Now, the Bach is his life. Clad in jeans, a beatnik beanie and a stained flannel shirt, the excitable impresario still washes the windows, sets up the chairs for each performance, and controls the sound during each show from his director's chair at the foot of the stage.

His greatest pleasure is derived from being an audience member during that one moment of improvisation, the chord change that sets the whole band on fire.

Those moments will never happen without live music. Douglas says the U.S. audience for jazz has shrunk to a marginal status. "Your grandfather's music," he calls it. Most young people "have never even heard the damn music live," while their adult counterparts are now more likely to listen to albums at home or watch concerts on TV.

"We have a lot of music in this country, but nobody's listening. It's white noise. Adults drift away from music over time," said Douglas, shaking his head. "Adults are always running around controlling things. Jazz is a way for them to sit down, relax in front of other people in a communal way."
Financial considerations play little role in the Bach's future booking considerations. A full calendar of shows in March, April and May foretell a great variety of acts, from a swing sextet to several up-and-coming young jazz pianists and singers.
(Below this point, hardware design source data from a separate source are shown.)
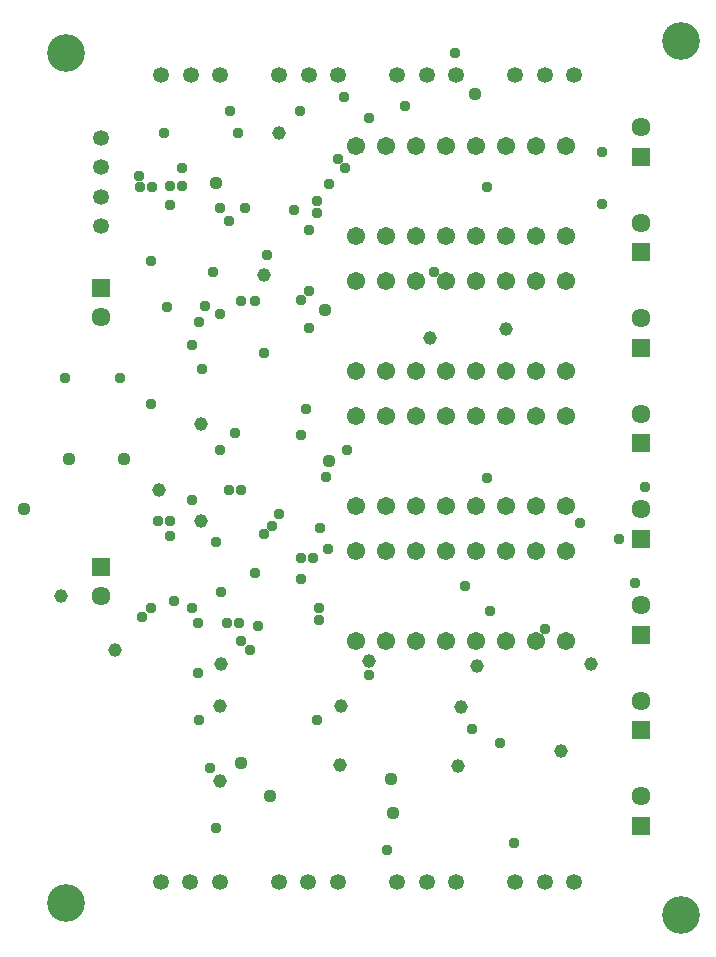
<source format=gbr>
G04 EAGLE Gerber RS-274X export*
G75*
%MOMM*%
%FSLAX34Y34*%
%LPD*%
%INSoldermask Bottom*%
%IPPOS*%
%AMOC8*
5,1,8,0,0,1.08239X$1,22.5*%
G01*
G04 Define Apertures*
%ADD10C,3.203200*%
%ADD11C,1.546600*%
%ADD12R,1.611200X1.611200*%
%ADD13C,1.611200*%
%ADD14C,1.351200*%
%ADD15C,1.109600*%
%ADD16C,1.159600*%
%ADD17C,0.959600*%
D10*
X60000Y790000D03*
X60000Y70000D03*
X580000Y800000D03*
X580000Y60000D03*
D11*
X304800Y292100D03*
X330200Y292100D03*
X355600Y292100D03*
X381000Y292100D03*
X406400Y292100D03*
X431800Y292100D03*
X457200Y292100D03*
X482600Y292100D03*
X482600Y368300D03*
X457200Y368300D03*
X431800Y368300D03*
X406400Y368300D03*
X381000Y368300D03*
X355600Y368300D03*
X330200Y368300D03*
X304800Y368300D03*
X304800Y635000D03*
X330200Y635000D03*
X355600Y635000D03*
X381000Y635000D03*
X406400Y635000D03*
X431800Y635000D03*
X457200Y635000D03*
X482600Y635000D03*
X482600Y711200D03*
X457200Y711200D03*
X431800Y711200D03*
X406400Y711200D03*
X381000Y711200D03*
X355600Y711200D03*
X330200Y711200D03*
X304800Y711200D03*
X304800Y520700D03*
X330200Y520700D03*
X355600Y520700D03*
X381000Y520700D03*
X406400Y520700D03*
X431800Y520700D03*
X457200Y520700D03*
X482600Y520700D03*
X482600Y596900D03*
X457200Y596900D03*
X431800Y596900D03*
X406400Y596900D03*
X381000Y596900D03*
X355600Y596900D03*
X330200Y596900D03*
X304800Y596900D03*
X304800Y406400D03*
X330200Y406400D03*
X355600Y406400D03*
X381000Y406400D03*
X406400Y406400D03*
X431800Y406400D03*
X457200Y406400D03*
X482600Y406400D03*
X482600Y482600D03*
X457200Y482600D03*
X431800Y482600D03*
X406400Y482600D03*
X381000Y482600D03*
X355600Y482600D03*
X330200Y482600D03*
X304800Y482600D03*
D12*
X546100Y702400D03*
D13*
X546100Y727400D03*
D12*
X546100Y621457D03*
D13*
X546100Y646457D03*
D12*
X546100Y540514D03*
D13*
X546100Y565514D03*
D12*
X546100Y459571D03*
D13*
X546100Y484571D03*
D12*
X546100Y378629D03*
D13*
X546100Y403629D03*
D12*
X546100Y297686D03*
D13*
X546100Y322686D03*
D12*
X546100Y216743D03*
D13*
X546100Y241743D03*
D12*
X546100Y135800D03*
D13*
X546100Y160800D03*
D14*
X190300Y771100D03*
X165300Y771100D03*
X140300Y771100D03*
X290200Y771100D03*
X265200Y771100D03*
X240200Y771100D03*
X390100Y771100D03*
X365100Y771100D03*
X340100Y771100D03*
X490000Y771100D03*
X465000Y771100D03*
X440000Y771100D03*
X139700Y88200D03*
X164700Y88200D03*
X189700Y88200D03*
X239800Y88200D03*
X264800Y88200D03*
X289800Y88200D03*
X339900Y88200D03*
X364900Y88200D03*
X389900Y88200D03*
X440000Y88200D03*
X465000Y88200D03*
X490000Y88200D03*
D12*
X88900Y355300D03*
D13*
X88900Y330300D03*
D14*
X88900Y718500D03*
X88900Y693500D03*
X88900Y668500D03*
X88900Y643500D03*
D12*
X88900Y591500D03*
D13*
X88900Y566500D03*
D15*
X207500Y188750D03*
X232500Y161250D03*
X336250Y146250D03*
X335000Y175000D03*
X406250Y755000D03*
X186250Y680000D03*
X62500Y446250D03*
X108750Y446250D03*
X278750Y572500D03*
X282500Y445000D03*
X23750Y403750D03*
D16*
X240000Y722500D03*
X227500Y602500D03*
X173750Y393750D03*
X173750Y476250D03*
X55000Y330000D03*
X138750Y420000D03*
X190000Y237500D03*
X190000Y173750D03*
X316250Y275000D03*
X191250Y272500D03*
D17*
X121250Y686250D03*
X190000Y453750D03*
X197500Y420000D03*
X197500Y647500D03*
X157500Y692500D03*
X157500Y677500D03*
X252500Y657500D03*
X257500Y741250D03*
X346250Y745000D03*
X272500Y665000D03*
X295000Y752500D03*
X265000Y640000D03*
X230000Y618750D03*
X198750Y741250D03*
X172500Y225000D03*
X183750Y605000D03*
X272500Y225000D03*
X258750Y581250D03*
X123750Y312500D03*
X220000Y580000D03*
X220000Y350000D03*
X177500Y576250D03*
X147500Y661250D03*
X132500Y676250D03*
X142500Y722500D03*
X316250Y735000D03*
X145000Y575000D03*
X272500Y655000D03*
X290000Y700000D03*
X205000Y722500D03*
X122500Y676250D03*
X371250Y605000D03*
X131250Y613750D03*
X190000Y568750D03*
X190000Y658750D03*
X147500Y677500D03*
X207500Y580000D03*
X211250Y658750D03*
X282500Y678750D03*
X296250Y692500D03*
X388750Y790000D03*
X166250Y542500D03*
X175000Y522500D03*
X227500Y536250D03*
X172500Y562500D03*
X416250Y676250D03*
X513750Y706250D03*
X513750Y662500D03*
D16*
X292500Y237500D03*
X291250Y187500D03*
X432500Y556250D03*
X367500Y548750D03*
D17*
X202500Y468750D03*
X207500Y420000D03*
X397500Y338750D03*
X541250Y341250D03*
X465000Y302500D03*
X495000Y392500D03*
X550000Y422500D03*
X527500Y378750D03*
D16*
X101250Y285000D03*
D17*
X403750Y217500D03*
X418750Y317500D03*
X273750Y320000D03*
X268750Y362500D03*
X273750Y310000D03*
X258750Y345000D03*
X227500Y382500D03*
X233750Y390000D03*
X240000Y400000D03*
X281250Y370000D03*
X331250Y115000D03*
X196250Y307500D03*
X416250Y430000D03*
X206250Y307500D03*
X207500Y292500D03*
X131250Y320000D03*
X151250Y326250D03*
X181250Y185000D03*
X427500Y206250D03*
X275000Y387500D03*
X186250Y376250D03*
X222500Y305000D03*
X137500Y393750D03*
X147500Y393750D03*
X131250Y492500D03*
X262500Y488750D03*
X297500Y453750D03*
X147500Y381250D03*
X186250Y133750D03*
X438750Y121250D03*
X191250Y333750D03*
X215000Y285000D03*
X171250Y307500D03*
X171250Y265000D03*
X316250Y263750D03*
X166250Y320000D03*
X166250Y411250D03*
X280000Y431250D03*
D16*
X393750Y236250D03*
X391250Y186250D03*
X407500Y271250D03*
X503750Y272500D03*
X478750Y198750D03*
D17*
X265000Y588750D03*
X265000Y557500D03*
X105000Y515000D03*
X58750Y515000D03*
X258750Y362500D03*
X258750Y466250D03*
M02*

</source>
A statement on the Bach's Web site says Douglas would someday like to sell his beach house to the Bach nonprofit organization but needs donors to provide the money, as well as some equity for his survival. During an interview, however, he said he would never retire.

"You're like a musician. Musicians never retire — they just go from bar to bar. Why should I retire? It keeps you alive," he said.